Padahal, kata dia, harta kekayaan terdakwa diperoleh dari tindak pidana korupsi yang dilakukan bersama sama dengan Heru Hidayat, Joko Hartono Tirto, Hendrisman Rahim, Hary Prasetyo dan Syahmirwan. Upaya tindak pidana pencucian uang itu, yaitu pertama menerima uang dari penjualan Medium Tems Note (MTN) PT Armidan Karyatama dan PT Hanson International sebesar Rp 880 miliar, kemudian disamarkan dengan membelikan tanah di Maja, Banten, atas nama orang lain. Kedua, membeli saham MYRX, BTEK dan MTN PT Armidian Karyatama dan PT Hanson International sejumlah Rp 1,7 triliun dan disembunyikan di rekening Bank Windu.

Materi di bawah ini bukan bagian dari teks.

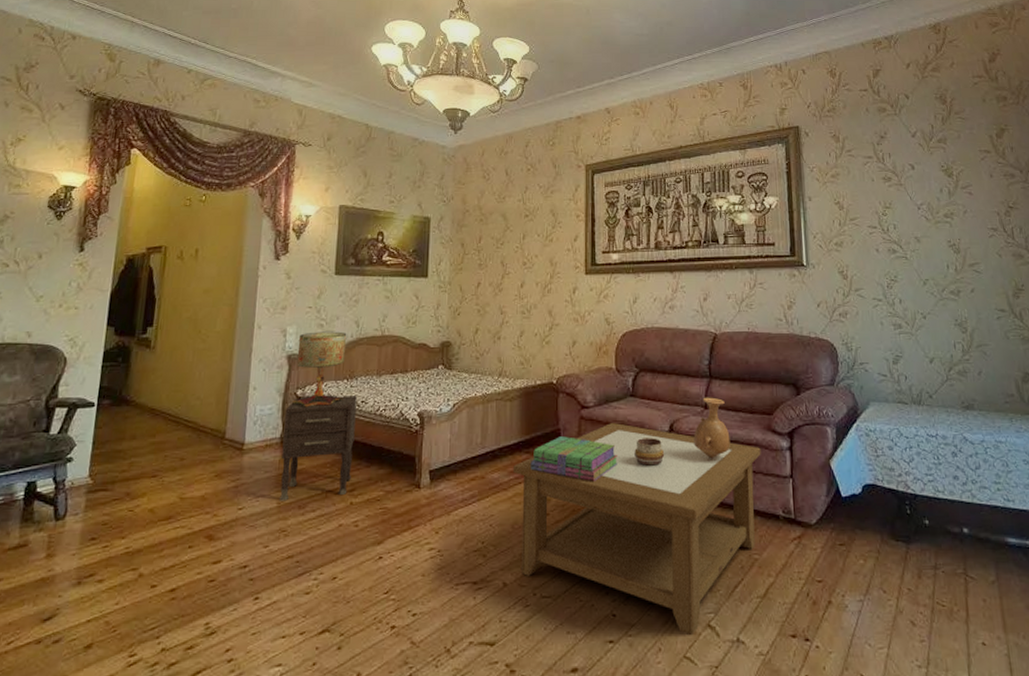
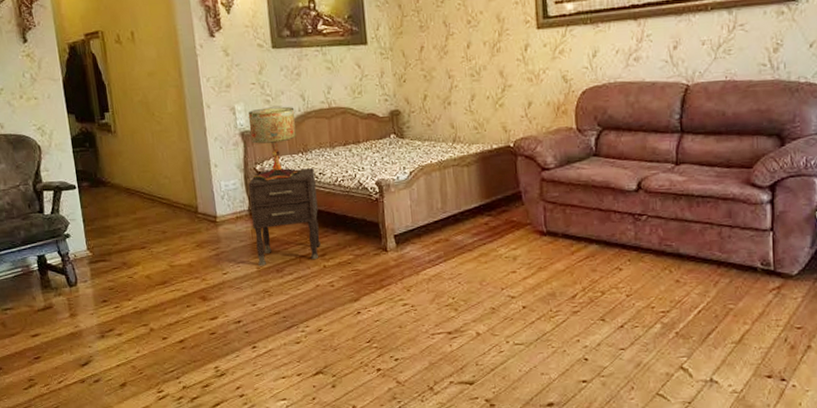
coffee table: present [513,423,761,636] -> none [476,183,739,377]
stack of books: present [531,436,617,481] -> none [493,198,583,240]
decorative bowl: present [634,438,665,466] -> none [600,196,633,224]
vase: present [693,397,731,459] -> none [663,153,704,215]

Ketiga, mentransfer uang sejumlah Rp 75 miliar ke rekening Bank Mayapada atas nama Budi Untung. Keempat, membeli tanah di Kuningan, Jakarta Selatan, dan dijual ke pengusaha properti senilai Rp 400 miliar kemudian ditransfer ke beberapa rekening atas nama orang lain. Kelima, membeli 4 unit apartemen di Singapura seharga SGD 563.693.300. Keenam, melakukan pembangunan perumahan dengan mengatasnamakan orang lain.

Ketujuh, membeli tanah senilai Rp 2,2 triliun dari uang jual beli saham. Kedelapan, membeli tanah senilai Rp 3 triliun dari jual beli saham, kesembilan menukarkan uang berasal dari tindak pidana korupsi sebanyak 78 kali transaksi. Total sejak 2015 2018 sebesar Rp 38.619.434.500 dan transaksi beli valuta asing sebesar Rp 158.629.729.585. Atas dasar itu, Benny didakwa melanggar Pasal 3 atau Pasal 4 Undang Undang RI Nomor 8 Tahun 2010 tentang Pencegahan dan Pemberantasan Tindak Pidana Pencucian Uang.